Wishing Well(79)
We were nearing the well when a distant sound drew both our attention, and before I could react by holding Maurice back, he’d taken off at a dead run. It was nothing more but a startled cry, it could have been anybody, really. But Maurice had Penelope’s voice dedicated to memory, the pitch of her tone a siren’s song that called to him. I was sure he heard her voice in his sleep, was sure he could sniff her out like a dog does a rabbit when on the hunt.
The next scream that cut through the silence of a day turning to night was far more compelling, far more distressed than was normal for a woman playing around. I couldn’t run fast enough to keep up with him, couldn’t yell loud enough to make him stop.
All hell broke loose when Maurice crashed through a grouping of distant bushes to find Penelope limp on the ground, her attacker standing above her with rage darkening his face. I only caught a glimpse of the gouges across Barron’s face before Maurice was on top of him, only caught a peek of the blood that wept from the wounds. If only Maurice had been more in control, those wounds would have been our salvation.

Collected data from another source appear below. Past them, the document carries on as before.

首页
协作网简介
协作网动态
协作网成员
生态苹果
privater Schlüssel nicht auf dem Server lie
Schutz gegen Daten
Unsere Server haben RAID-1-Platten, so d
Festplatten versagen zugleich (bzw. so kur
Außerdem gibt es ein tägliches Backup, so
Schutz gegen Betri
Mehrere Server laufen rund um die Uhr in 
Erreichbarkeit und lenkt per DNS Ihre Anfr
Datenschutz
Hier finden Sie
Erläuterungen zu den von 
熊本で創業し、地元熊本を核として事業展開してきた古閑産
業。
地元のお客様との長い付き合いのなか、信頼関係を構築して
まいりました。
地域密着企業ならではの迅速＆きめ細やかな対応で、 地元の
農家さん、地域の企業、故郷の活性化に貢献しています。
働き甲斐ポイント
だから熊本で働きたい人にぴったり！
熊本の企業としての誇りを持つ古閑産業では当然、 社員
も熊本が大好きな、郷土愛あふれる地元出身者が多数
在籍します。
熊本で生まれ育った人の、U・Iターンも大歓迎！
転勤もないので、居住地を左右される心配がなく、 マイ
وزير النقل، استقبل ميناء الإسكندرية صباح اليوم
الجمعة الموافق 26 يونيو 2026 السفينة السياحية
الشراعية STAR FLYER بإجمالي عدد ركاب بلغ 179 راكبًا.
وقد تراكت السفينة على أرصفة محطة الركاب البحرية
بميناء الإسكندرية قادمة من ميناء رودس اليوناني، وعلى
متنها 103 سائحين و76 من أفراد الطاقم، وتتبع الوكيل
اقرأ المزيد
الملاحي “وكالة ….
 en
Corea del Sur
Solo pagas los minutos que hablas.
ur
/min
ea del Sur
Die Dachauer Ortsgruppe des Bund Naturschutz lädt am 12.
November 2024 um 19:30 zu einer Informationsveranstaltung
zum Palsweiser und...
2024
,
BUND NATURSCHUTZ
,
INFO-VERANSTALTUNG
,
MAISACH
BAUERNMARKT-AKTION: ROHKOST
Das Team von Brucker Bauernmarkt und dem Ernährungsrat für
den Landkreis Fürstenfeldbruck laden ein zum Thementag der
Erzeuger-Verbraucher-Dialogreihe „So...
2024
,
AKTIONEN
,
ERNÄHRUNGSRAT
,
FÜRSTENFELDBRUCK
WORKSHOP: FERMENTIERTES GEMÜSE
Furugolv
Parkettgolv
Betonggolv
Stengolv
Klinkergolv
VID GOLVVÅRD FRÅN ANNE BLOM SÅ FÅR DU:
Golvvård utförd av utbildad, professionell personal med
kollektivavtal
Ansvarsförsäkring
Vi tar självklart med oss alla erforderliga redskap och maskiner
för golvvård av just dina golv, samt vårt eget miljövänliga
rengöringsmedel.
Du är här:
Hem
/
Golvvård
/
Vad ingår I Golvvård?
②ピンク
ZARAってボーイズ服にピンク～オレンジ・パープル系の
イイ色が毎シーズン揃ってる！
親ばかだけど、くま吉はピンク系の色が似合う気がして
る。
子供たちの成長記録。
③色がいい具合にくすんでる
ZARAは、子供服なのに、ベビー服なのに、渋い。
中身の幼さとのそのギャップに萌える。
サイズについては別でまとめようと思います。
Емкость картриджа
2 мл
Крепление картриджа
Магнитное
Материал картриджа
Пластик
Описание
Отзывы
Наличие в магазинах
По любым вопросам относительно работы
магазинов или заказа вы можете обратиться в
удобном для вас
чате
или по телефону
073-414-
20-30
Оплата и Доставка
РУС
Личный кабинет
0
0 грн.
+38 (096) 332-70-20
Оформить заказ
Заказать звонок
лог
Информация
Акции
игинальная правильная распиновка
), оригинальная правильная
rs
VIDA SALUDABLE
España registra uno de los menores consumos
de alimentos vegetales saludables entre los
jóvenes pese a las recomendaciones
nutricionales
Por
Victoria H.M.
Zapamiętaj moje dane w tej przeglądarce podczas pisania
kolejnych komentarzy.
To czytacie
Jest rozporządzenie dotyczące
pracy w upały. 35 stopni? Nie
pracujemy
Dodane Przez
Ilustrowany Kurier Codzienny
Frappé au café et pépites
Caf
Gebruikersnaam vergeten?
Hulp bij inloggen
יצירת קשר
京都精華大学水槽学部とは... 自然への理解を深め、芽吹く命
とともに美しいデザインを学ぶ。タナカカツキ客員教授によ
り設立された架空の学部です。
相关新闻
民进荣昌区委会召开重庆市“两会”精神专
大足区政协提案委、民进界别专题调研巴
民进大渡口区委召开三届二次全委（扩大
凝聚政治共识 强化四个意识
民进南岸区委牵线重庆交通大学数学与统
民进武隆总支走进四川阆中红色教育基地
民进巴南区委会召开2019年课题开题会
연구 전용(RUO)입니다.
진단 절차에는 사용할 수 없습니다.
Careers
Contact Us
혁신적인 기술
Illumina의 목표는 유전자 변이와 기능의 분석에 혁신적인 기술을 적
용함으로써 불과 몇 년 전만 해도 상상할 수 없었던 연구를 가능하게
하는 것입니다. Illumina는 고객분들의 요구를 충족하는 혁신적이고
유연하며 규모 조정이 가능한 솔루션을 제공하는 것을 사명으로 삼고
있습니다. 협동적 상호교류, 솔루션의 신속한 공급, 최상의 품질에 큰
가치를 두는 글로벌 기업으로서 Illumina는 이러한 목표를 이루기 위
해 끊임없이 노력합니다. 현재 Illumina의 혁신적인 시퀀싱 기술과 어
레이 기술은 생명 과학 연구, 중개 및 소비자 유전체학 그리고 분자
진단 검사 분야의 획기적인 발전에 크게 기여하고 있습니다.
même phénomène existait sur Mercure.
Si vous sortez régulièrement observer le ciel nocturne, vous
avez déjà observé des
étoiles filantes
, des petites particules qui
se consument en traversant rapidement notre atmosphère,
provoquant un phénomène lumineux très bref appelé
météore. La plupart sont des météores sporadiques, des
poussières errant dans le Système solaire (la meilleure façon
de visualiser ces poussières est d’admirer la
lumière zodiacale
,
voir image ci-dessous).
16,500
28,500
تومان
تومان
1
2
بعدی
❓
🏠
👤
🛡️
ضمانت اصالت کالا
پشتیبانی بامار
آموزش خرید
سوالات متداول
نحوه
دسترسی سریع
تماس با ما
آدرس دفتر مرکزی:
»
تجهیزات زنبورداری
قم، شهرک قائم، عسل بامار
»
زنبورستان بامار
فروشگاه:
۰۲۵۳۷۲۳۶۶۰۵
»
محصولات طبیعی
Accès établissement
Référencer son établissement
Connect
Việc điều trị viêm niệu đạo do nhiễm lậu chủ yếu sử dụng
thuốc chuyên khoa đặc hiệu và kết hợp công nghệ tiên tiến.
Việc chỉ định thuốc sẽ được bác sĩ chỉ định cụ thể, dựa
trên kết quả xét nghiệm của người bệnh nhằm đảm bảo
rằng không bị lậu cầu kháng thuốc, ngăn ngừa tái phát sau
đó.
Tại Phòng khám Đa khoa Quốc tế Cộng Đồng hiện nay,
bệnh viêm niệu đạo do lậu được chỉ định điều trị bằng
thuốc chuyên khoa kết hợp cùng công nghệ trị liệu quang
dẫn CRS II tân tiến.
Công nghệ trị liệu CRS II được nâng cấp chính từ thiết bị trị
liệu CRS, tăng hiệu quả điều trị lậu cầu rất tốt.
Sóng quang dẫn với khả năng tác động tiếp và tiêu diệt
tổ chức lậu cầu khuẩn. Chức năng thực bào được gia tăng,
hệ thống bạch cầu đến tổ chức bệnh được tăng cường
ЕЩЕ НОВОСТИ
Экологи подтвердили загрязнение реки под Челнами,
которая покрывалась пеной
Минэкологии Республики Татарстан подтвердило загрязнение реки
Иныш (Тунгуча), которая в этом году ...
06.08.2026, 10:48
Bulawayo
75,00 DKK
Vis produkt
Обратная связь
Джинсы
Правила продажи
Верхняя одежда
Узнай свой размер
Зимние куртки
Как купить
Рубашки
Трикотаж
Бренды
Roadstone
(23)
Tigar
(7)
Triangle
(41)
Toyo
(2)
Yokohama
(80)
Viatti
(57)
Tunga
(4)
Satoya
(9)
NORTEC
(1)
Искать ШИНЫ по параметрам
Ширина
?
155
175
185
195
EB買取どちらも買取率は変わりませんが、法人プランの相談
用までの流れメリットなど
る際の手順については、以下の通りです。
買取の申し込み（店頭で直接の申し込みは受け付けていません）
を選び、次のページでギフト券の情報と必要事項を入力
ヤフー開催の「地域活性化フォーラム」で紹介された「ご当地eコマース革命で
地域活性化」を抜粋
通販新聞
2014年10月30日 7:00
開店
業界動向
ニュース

But as it happened, as the fury overtook my brother and he lost the ability to understand reason, Barron was on the ground screaming as Maurice became more dangerous than a wild animal, beating on and breaking every bone in Barron’s face. At the time the fighting began, this portion of the garden was empty, but as any loud noise will do, as any terrible fight will cause to happen, the battle between the two men drew attention. As guests ran over to see what the noise was about, I was attempting to jump in and drag Maurice off the man he was beating to a bloody pulp.
The crimson stain was everywhere. On the ground, on the bushes, on my clothes, on Penelope where she lay much too still to be alive and breathing.
Barron managed to break free of Maurice for an instant, long enough to run in the direction of Penelope’s body, to fall on top of her, to sink down as Maurice tackled him again. In the fight between the two men, Penelope’s body was also being crushed. There was nothing I could do to stop it. My clothes were ripped like theirs, my body, face and hair covered in the blood of Barron and Maurice both. All three of us had wounds consistent with a battle.
The fight was far too brutal, the ripping of skin, the crunching of bones, the viciousness of a man gone mad, creating a scene that caused the guests to scream as they witnessed it, for them to grab their phones and call the police.
Bones protruded from Barron’s body, his face unrecognizable as human, and when Maurice made sure that Barron was no longer breathing, he flung me off his back and crawled to Penelope.
As far as the guests had witnessed, the gathering of people who would attest to the facts of what had occurred, my brother and I had killed a man as well as the woman who was with him. They didn’t know what caused the fight to occur, they hadn’t heard the muted cry of a woman fighting off her attacker. They didn’t know that Barron had caused her death with a blow to her face, or by breaking her neck. In truth, and when all the examiners and doctors had their chance to detail the injuries of her body, they wouldn’t be able to opine which one had been the blow that killed her.
The sun was setting over the garden, the distant horizon lighting up like a painting over the endless sky, and in the distance, sirens were tearing through the warm spring evening, blue lights swirling within the reds and golds, pinks and violets of a sun sinking beneath the horizon.
On my knees, I watched as Maurice lifted Penelope’s limp body from the ground, a roar escaping his chest and mouth as he cradled her to his chest, his lips pressing to hers with a gentleness that brought tears to my eyes. Pulling away, he roared again, the sound that of a man who’d just lost everything. I’d never heard such deep sorrow and pain, and in my entire life, I never wanted to hear it again.
Behind me, the drum of running feet approached, the hurried voices of guests explaining what they’d seen, and in a panic to protect my brother from what I knew was coming, I rushed toward him to make it appear as if I’d been the aggressor. The police had me by the arms, their grip crushing as they dragged me away from a broken man clutching his broken doll, tears streaming from his eyes.
Before they could approach him, I screamed the only words I could think to say. “It was me! Okay? That son of a bitch thought he could fuck her behind my back! My brother tried to stop me, but I wouldn’t let him!”
Yes, I’d flipped the roles we’d played, but with the injuries, the blood, the carnage that covered us both, it could have been either of us that had been the one to kill.
How stupid had I been to scream the first words that came into my head when it would have been easier to use logic and explain calmly what had happened? To lay blame at Barron’s feet? To go against everything the guests were claiming they’d seen so that I could protect us both from being arrested?
However, instinct isn’t always stupid.
As it turned out, it was my immediate confession that had been the only thing protecting my brother from being taken into custody, from being tossed to the ground where he would have fought to the death to get back to Penelope.
Perhaps that’s why emotion had clouded my better judgment in that instant: I knew Maurice would have been killed by not listening to a single instruction the police gave him.
I could only be thankful that my hotel manager had come running as soon as he heard the report there was a fight in the garden, that he’d been smart enough to bring the drugs that would neutralize Maurice and keeping him from fighting the police who wanted to take Penelope’s body from his arms.